Suit la quintette (avec piano) en mi majeur op. 44 de Schumann. Exprimant les nuances d’une pensée complexe et tourmentée, cette œuvre dédiée à Clara, la femme du musicien, est une formulation romantique, accordant la part du lion à des sentiments mélangés où alternent exaltation et abattement, euphorie et angoisse. Le premier mouvement, un «allegro brillante», oppose deux thèmes aux accords riches où drame et tourmente sont évoqués avec fougue et caractère. Et surgissent de l’«andante» les arpèges triomphants d’un clavier qui prend le dessus sur les archets.
Souveraine discrétion
Il y a même des échos d’une sourde marche funèbre qui se dilue, peu après, en sereines images, d’une tonalité qui passe imperceptiblement du mineur au majeur. Le finale est d’une étonnante exubérance: danse populaire et thèmes fuyants se rejoignent pour former un ensemble équilibré. Sans outrance, exprimant les aspirations de l’éternel humain, cette longue quintette est bien une musique «accessible» où chacun peut y déchiffrer, dans la beauté d’indomptables sonorités, ses propres confidences, gardées pourtant secrètes.
Equilibre parfait du timbre et grande variété d’effets caractérisent le somptueux quatuor intitulé «La jeune fille et la mort», dont le lied est d’une intense émotion.

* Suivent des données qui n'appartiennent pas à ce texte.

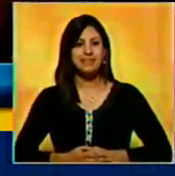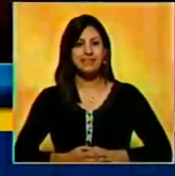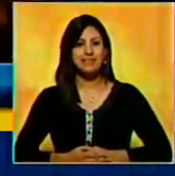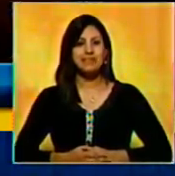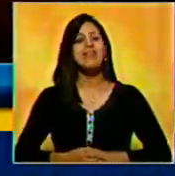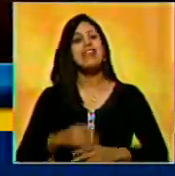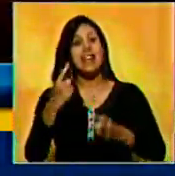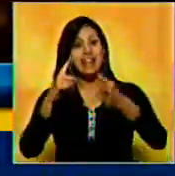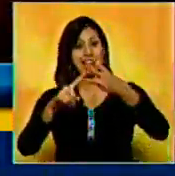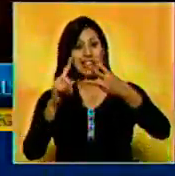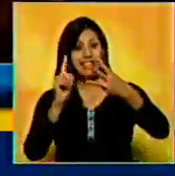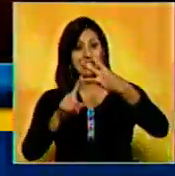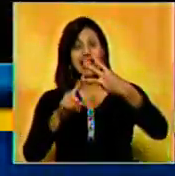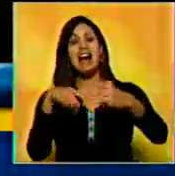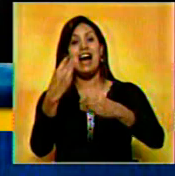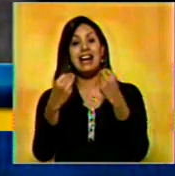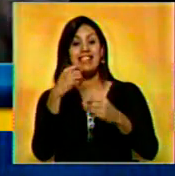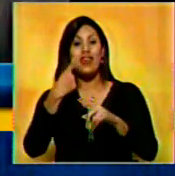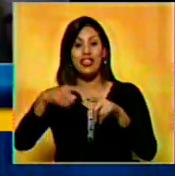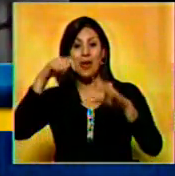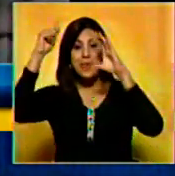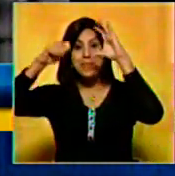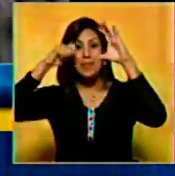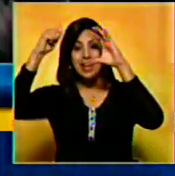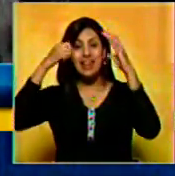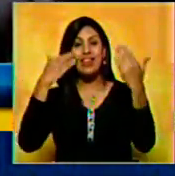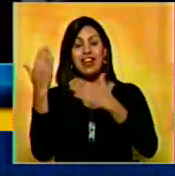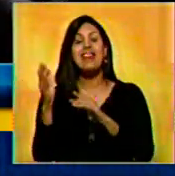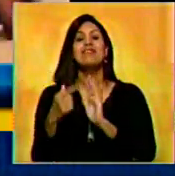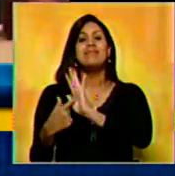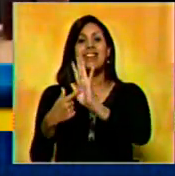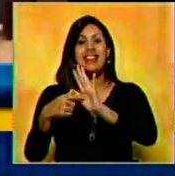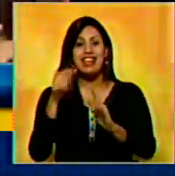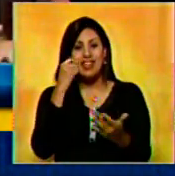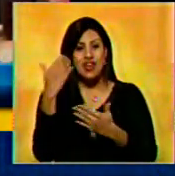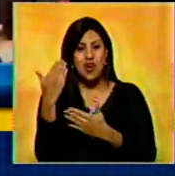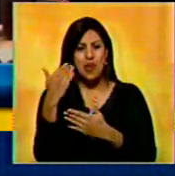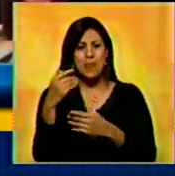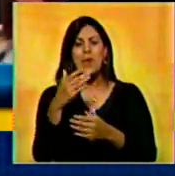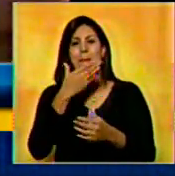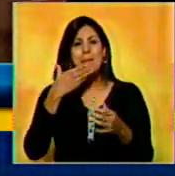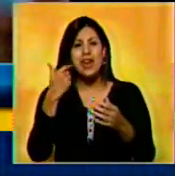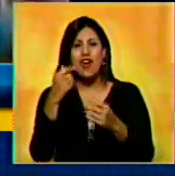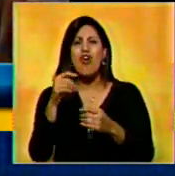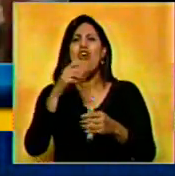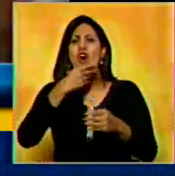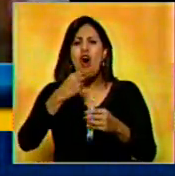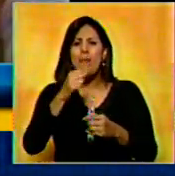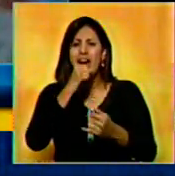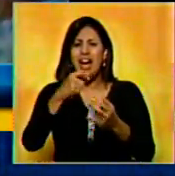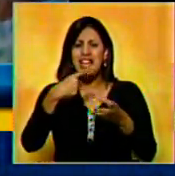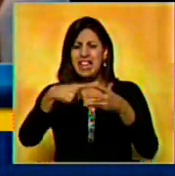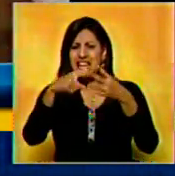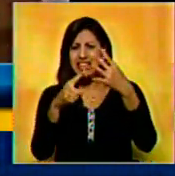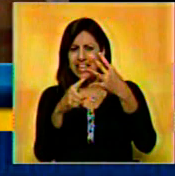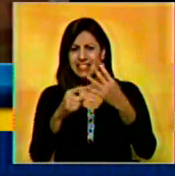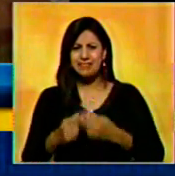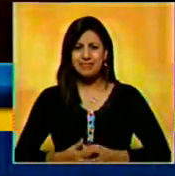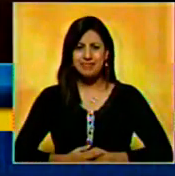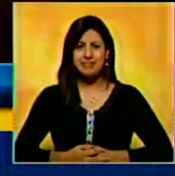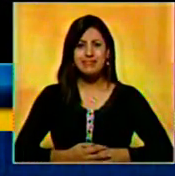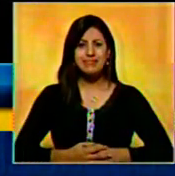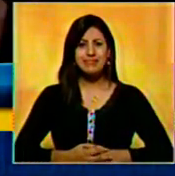En el tercer peldaño quedó la versión de Call Me Maybe, protagonizada por Carly Gibson, con Justin Bieber, Selena Gomez y Ashley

Méditation grave, vision «macabre» et insoutenable de la Grande Faucheuse, revêtant tour à tour des masques effroyables et imprévisibles. La jeunesse et la beauté, gloires de l’éphémère, face à la noirceur et à l’indicible du périssable. C’est ici, peut-être, l’œuvre au lyrisme et au «tragique» le moins contenu dans les écrits musicaux de l’auteur du «Voyage en hiver». Mais demeure cette narration captivante, où pointe ce charme partagé entre Haydn et Mozart, d’une expression toujours élégante.
Et pour terminer, il était naturel d’écouter du Komitas dont l’œuvre (qui ravive l’esprit folklorique arménien) jette les rougeoiements à la fois diaphanes et vifs d’une expression compatible avec l’ensemble de ces narrations ayant en commun une tristesse et une plainte tragiques. Quatre princes de l’archet et une pianiste impeccable ont célébré, avec une souveraine discrétion et dans une solennelle sobriété, le souvenir de ceux qui sont morts. Recueillie dans un silence religieux, reconnaissante pour ces précieux moments de pur bonheur musical, la salle a accueilli les dernières notes avec de retentissantes salves d’applaudissements. C’est que, aussi, la musique demeure un langage universel qui peut tout dire...
Edgar DAVIDIAN
* Ce soir le quartet Komitas donnera un second et dernier concert toujours au Centre Demerdjian-Antélias à 20h précises. Au programme: Haydn, Schumann, Komitas, Beethoven.